AFAICS the redhat scripts send a term, wait 10 secs then send a kill to the mysql processes ending with the parent process.

From what you guys are saying this is not the right way to stop mysql? If it isn't then someone should probably mention it to Redhat :)


Rehan


-----Original Message-----
From: Mike Buland [mailto:mike@geekgene.com]
Sent: 13 January 2008 19:01
To: supervision@list.skarnet.org
Subject: Re: using runit as init


Hey, a complicated program they made is better than one I have to manage.
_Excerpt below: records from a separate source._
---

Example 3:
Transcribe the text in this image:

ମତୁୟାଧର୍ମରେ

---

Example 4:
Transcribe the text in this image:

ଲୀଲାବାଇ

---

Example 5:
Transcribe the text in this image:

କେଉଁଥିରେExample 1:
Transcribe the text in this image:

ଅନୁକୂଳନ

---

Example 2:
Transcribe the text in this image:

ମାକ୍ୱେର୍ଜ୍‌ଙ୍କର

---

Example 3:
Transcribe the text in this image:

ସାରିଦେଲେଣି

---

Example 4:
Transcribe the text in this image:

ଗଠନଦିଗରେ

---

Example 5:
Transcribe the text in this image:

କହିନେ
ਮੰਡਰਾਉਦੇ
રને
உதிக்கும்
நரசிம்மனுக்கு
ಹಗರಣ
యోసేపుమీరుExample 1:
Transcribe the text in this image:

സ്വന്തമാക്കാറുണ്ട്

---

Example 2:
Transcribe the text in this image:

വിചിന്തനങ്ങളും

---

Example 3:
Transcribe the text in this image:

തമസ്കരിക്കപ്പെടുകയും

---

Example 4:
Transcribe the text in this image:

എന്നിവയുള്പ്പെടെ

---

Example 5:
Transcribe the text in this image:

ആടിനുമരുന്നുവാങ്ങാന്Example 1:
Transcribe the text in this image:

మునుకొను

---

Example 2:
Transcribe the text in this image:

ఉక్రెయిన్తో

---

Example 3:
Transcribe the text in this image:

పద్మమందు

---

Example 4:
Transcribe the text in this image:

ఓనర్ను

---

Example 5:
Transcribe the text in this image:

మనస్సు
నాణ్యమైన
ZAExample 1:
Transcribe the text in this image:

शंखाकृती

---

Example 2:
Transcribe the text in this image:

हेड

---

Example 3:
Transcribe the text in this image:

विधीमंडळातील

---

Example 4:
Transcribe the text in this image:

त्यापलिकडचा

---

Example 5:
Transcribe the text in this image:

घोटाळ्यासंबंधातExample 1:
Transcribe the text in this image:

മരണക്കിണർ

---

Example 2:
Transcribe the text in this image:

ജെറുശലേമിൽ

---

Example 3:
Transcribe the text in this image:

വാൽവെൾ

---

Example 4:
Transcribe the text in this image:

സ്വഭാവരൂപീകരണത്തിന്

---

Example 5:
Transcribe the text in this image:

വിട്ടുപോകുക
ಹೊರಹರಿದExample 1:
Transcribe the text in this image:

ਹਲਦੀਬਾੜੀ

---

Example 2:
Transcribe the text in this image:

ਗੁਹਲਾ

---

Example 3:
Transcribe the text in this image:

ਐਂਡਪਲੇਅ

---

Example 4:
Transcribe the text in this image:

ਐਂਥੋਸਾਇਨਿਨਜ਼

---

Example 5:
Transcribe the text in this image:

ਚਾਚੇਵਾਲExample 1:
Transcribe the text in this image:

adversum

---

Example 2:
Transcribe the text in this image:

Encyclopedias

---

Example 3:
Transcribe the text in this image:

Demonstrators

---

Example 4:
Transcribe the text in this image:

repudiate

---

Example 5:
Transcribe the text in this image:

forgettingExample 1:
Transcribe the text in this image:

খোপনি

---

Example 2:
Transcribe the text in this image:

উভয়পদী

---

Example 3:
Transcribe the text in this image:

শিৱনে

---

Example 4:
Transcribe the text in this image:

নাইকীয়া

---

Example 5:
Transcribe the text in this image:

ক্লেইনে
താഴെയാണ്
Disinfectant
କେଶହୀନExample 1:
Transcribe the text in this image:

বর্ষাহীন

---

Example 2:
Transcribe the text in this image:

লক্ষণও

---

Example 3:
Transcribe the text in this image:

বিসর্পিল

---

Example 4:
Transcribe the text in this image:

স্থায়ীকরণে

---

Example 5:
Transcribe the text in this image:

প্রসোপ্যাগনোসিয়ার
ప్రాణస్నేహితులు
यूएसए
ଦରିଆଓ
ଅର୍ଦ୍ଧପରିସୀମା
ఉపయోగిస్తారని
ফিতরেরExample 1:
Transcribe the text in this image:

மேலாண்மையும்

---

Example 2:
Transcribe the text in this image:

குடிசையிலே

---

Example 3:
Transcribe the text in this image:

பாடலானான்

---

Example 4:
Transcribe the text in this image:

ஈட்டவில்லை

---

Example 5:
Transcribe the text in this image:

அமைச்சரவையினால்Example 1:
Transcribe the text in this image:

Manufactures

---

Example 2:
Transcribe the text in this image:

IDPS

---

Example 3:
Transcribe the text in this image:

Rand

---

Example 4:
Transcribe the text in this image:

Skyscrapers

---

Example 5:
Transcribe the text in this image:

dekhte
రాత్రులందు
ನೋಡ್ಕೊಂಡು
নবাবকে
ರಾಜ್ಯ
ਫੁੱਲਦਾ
If you do read the docs, they don't handle signals in mysqld, like I say,
mysqlmanager does.  They don't defend it, but they do explain that the only
way to safely shutdown mysql is to send it a command via the named socket. 
Since this can't be done easily from the commandline without a password,
unless you configrue mysql to accept the command from root without a
password, then this seems like a pretty decent solution, since this program
basically supervises it's child mysql processes and sends them a safe
shutdown signal when the mysqlmanager program receives a term signal.
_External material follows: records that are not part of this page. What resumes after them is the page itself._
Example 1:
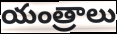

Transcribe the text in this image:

యంత్రాలు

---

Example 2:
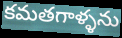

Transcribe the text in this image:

కమతగాళ్ళను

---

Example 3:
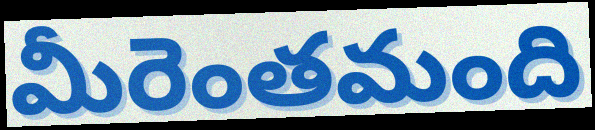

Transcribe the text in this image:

మీరెంతమంది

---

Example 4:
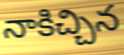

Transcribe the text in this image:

నాకిచ్చిన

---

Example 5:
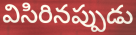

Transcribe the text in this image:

విసిరినప్పుడు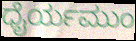
ಧೈರ್ಯಮುಂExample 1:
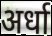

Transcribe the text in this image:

अर्धा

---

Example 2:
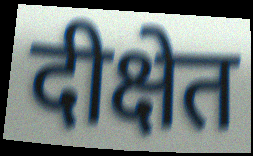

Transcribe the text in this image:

दीक्षेत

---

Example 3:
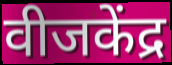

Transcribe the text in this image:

वीजकेंद्र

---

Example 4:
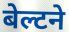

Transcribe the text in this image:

बेल्टने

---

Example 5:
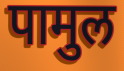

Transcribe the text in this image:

पामुलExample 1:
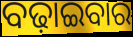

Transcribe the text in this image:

ବଢ଼ାଇବାର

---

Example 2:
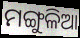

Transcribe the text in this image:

ମଙ୍ଗୁଳିଆ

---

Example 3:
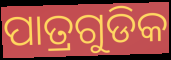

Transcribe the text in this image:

ପାତ୍ରଗୁଡିକ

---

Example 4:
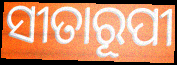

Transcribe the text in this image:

ସୀତାରୂପୀ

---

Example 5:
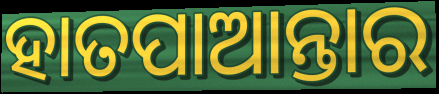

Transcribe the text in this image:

ହାତପାଆନ୍ତାର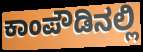
ಕಾಂಪೌಡಿನಲ್ಲಿ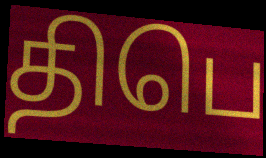
திபெ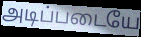
அடிப்படையே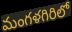
మంగళగిరిలో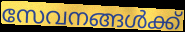
സേവനങ്ങൾക്ക്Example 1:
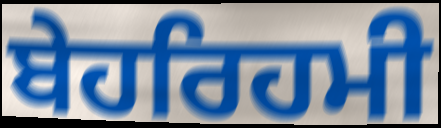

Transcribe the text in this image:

ਬੇਹਰਿਹਮੀ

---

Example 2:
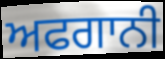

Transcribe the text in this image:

ਅਫਗਾਨੀ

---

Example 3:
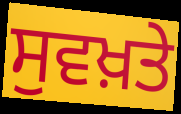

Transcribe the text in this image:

ਸੁਵਖ਼ਤੇ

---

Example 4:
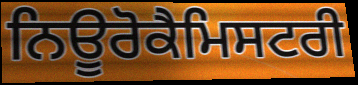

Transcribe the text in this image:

ਨਿਊਰੋਕੈਮਿਸਟਰੀ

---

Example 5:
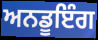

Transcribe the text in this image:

ਅਨਡੂਇੰਗ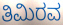
ತಿಮಿರವ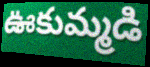
ఊకుమ్మడిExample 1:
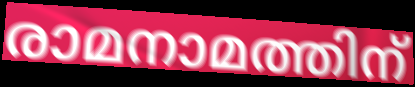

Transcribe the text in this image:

രാമനാമത്തിന്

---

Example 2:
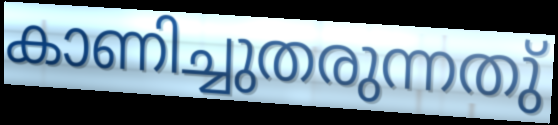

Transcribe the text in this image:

കാണിച്ചുതരുന്നതു്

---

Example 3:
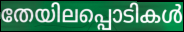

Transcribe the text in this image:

തേയിലപ്പൊടികൾ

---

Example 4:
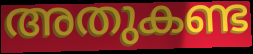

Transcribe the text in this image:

അതുകണ്ട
All the scripts I've read from debian and redhat just send a kill...although
this seems alright most of the time (and they are official scripts), that
doesn't gurantee that data is flushed to disk, if mysql is in the middle of a
large operation, that data is gone.  This solution does solve that problem,
and keep runit from waiting for mysql to TERM.

--Mike

On Sunday 13 January 2008 11:39:56 am Charlie Brady wrote:
> On Sun, 13 Jan 2008, Mike Buland wrote:
> > On Sunday 13 January 2008 08:36:31 am Charlie Brady wrote:
> >> On Sat, 12 Jan 2008, Vincent Danen wrote:
> >>> mysqld is no more complex than anything else.
> >>
> >> Have they fixed it then, so that the master process kills children
> >> before dying?
> >
> > Yes, read the (very lame) docs on mysqlmanager.  It also now responds to
> > other signals (such as term) so it plays nicely with runit :)
>
> This might actually mean "no". They haven't fixed the signal
> handling in mysqld, but have instead introduced a new complicated program
> to try to work around the issues.
>
> > mysqlmanager was introduced sometime in mysql 5, not sure when.
>
> Introduced in 5.0.3. Not used by default since 5.0.4.